David H. Mincberg is a lawyer and former executive that has worked for the Detroit Pistons, Milwaukee Bucks, Memphis Grizzlies (National Basketball Association), and D.C. United (Major League Soccer).

Biography
Mincberg spent one season as Assistant General Manager of the Pistons. Prior to joining the Pistons, Mincberg was Vice President of Basketball Strategy for the Milwaukee Bucks.  Bucks General Manager Jon Horst described Mincberg as "a very creative thinker" that "built out a department that not a lot of if any teams really had, and really created a department with him and he killed it." Pistons General Manager Troy Weaver hired Mincberg in July 2020 as "something of a jack of all trades" with experience ranging "from scouting to analytics to salary-cap management to legal counsel." 

Mincberg has a Juris Doctor from the University of California, Berkeley, School of Law and worked on the acquisitions of both the Memphis Grizzlies and D.C. United (Major League Soccer) before serving as the in-house counsel for both organizations.

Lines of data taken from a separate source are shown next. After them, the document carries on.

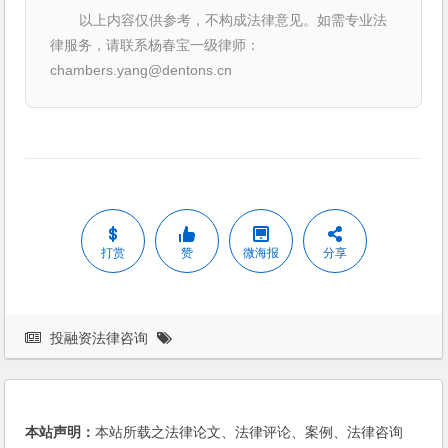
以上内容仅供参考，不构成法律意见。如需专业法
律服务，请联系杨春宝一级律师：
chambers.yang@dentons.cn
打赏
赞
微海报
分享
投融资法律咨询
本站声明：
本站所载之法律论文、法律评论、案例、法律咨询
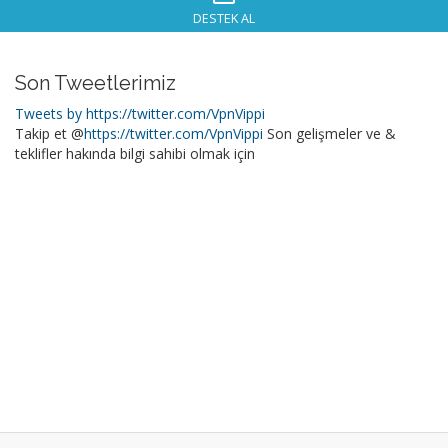
DESTEK AL
Son Tweetlerimiz
Tweets by https://twitter.com/VpnVippi
Takip et @
https://twitter.com/VpnVippi
Son gelişmeler ve &
teklifler hakında bilgi sahibi olmak için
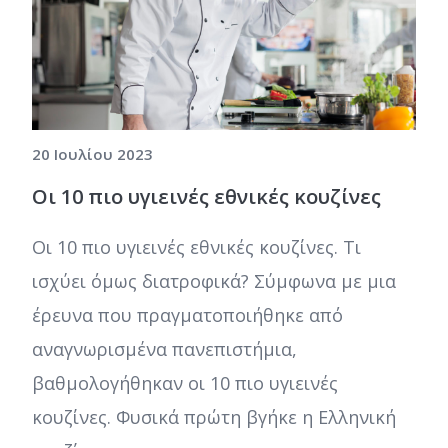
20 Ιουλίου 2023
Οι 10 πιο υγιεινές εθνικές κουζίνες
Οι 10 πιο υγιεινές εθνικές κουζίνες. Τι
ισχύει όμως διατροφικά? Σύμφωνα με μια
έρευνα που πραγματοποιήθηκε από
αναγνωρισμένα πανεπιστήμια,
βαθμολογήθηκαν οι 10 πιο υγιεινές
κουζίνες. Φυσικά πρώτη βγήκε η Ελληνική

In his capacity as team counsel for D.C. United, Mincberg was tasked with negotiating a deal to secure a new stadium for D.C. United, which would allow the franchise to remain in D.C.  In July 2013, after working closely with City Administrator Allen Lew, Mincberg helped DC United strike a deal with the city of Washington, D.C. that was heralded as "likely to give (the) franchise the kick it needs." In his capacity as team counsel for the Memphis Grizzlies, Mincberg was involved with the team's business operations, basketball operations, and ownership group. He also played an active role in the team's player personnel decisions, draft process, and scouting.

Mincberg has also contributed to the field of Sports Law through his writing. His article, "Guns, Collective Bargaining and Moral Turpitude: Gilbert Arenas and the National Basketball Association" examined the standards by which the NBA assesses moral turpitude and whether Gilbert Arenas' contract could have been terminated on such grounds in the wake of his decision to bring a gun into the Washington Wizards' locker room. Mincberg's scholarship has recently been cited by Westlaw's treatise "The Fundamentals of Sports Law".

Mincberg was relieved of his duties as Assistant GM by the Pistons in June 2021. 

Mincberg is a native of Washington, D.C. He holds a bachelor's degree from the University of South Florida.